QUATTRO CATEGORIE - Il decreto riconosce quattro dispositivi, ammettendo alla sperimentazione i seguenti: l’hoverboard, che sostanzialmente è uno scooter elettrico autobilanciato con due ruote, il cui movimento viene azionato da un sensore di peso posto sulle piccole piattaforme e da un giroscopio; il segway, una sorta di monopattino con due ruote parallele in grado di partire, fermarsi, fare retromarcia, con semplici movimenti del corpo del passeggero-guidatore, leggeri piegamenti in avanti o indietro, e che effettua le curve con l'ausilio di una manopola posta sul manubrio; i classici monopattini elettrici; il monowheel, un veicolo elettrico composto da un motore collegato alla ruota, una batteria e un giroscopio che funge da comando per il motore. Rientrano quindi nel decreto sia i dispositivi autobilanciati come gli hoverboard, i monowheel ed i segway, sia quelli non autobilanciati, come ad esempio il monopattino.

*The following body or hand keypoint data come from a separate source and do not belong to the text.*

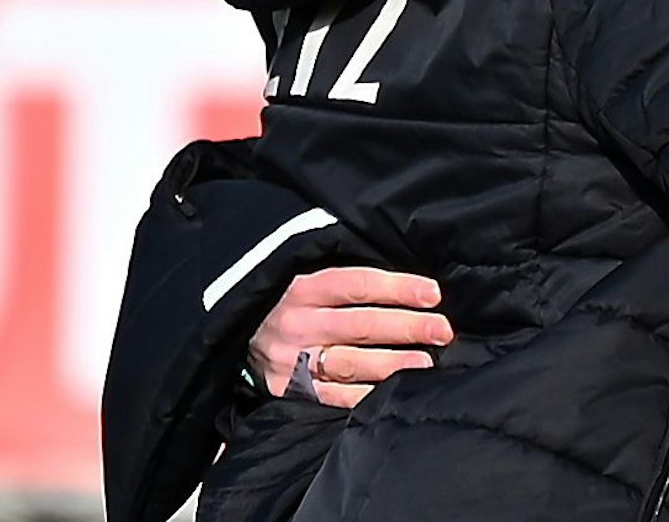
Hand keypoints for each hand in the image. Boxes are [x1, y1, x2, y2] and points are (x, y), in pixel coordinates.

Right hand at [247, 267, 451, 407]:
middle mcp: (296, 323)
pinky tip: (391, 392)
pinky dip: (363, 396)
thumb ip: (341, 275)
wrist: (225, 330)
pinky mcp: (286, 389)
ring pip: (350, 363)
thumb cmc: (279, 296)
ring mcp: (290, 359)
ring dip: (392, 364)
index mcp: (301, 287)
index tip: (434, 293)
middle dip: (407, 327)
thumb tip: (402, 280)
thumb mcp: (299, 272)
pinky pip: (331, 396)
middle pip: (361, 325)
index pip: (357, 284)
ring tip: (426, 363)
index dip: (398, 288)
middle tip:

FISSA I PALETTI - Questo decreto pone una serie di requisiti, paletti e restrizioni all’utilizzo dei veicoli stessi, che potranno essere condotti solo da maggiorenni, o anche da minorenni, ma solo se in possesso di patente di categoria AM. Tra i requisiti fissati dal decreto, questi dispositivi, oltre al segnalatore acustico, devono essere dotati di un motore non più potente di 500 watt. Inoltre, da mezz’ora dopo il tramonto e durante tutto il periodo di oscurità, o di giorno, qualora le condizioni atmosferiche richiedano l’illuminazione, tutti i veicoli sprovvisti di luce anteriore bianca o gialla fissa e posteriormente di catarifrangenti rossi o di luce fissa rossa, non possono essere utilizzati, ma devono essere condotti o trasportati a mano. Sempre riguardo alla segnalazione luminosa, il decreto recita che per circolare su pista ciclabile dopo il tramonto del sole e mezz’ora prima del suo sorgere, il conducente di questi veicoli, autobilanciati e non, deve indossare giubbotto o bretelle retroriflettenti.
VELOCITÀ LIMITATA - Un altro requisito è la presenza di un regolatore di velocità, configurabile in funzione del limite di di 20 km/h; per poter essere utilizzati in aree pedonali, poi, devono avere un regolatore di velocità in grado di ottemperare al limite di 6 km/h.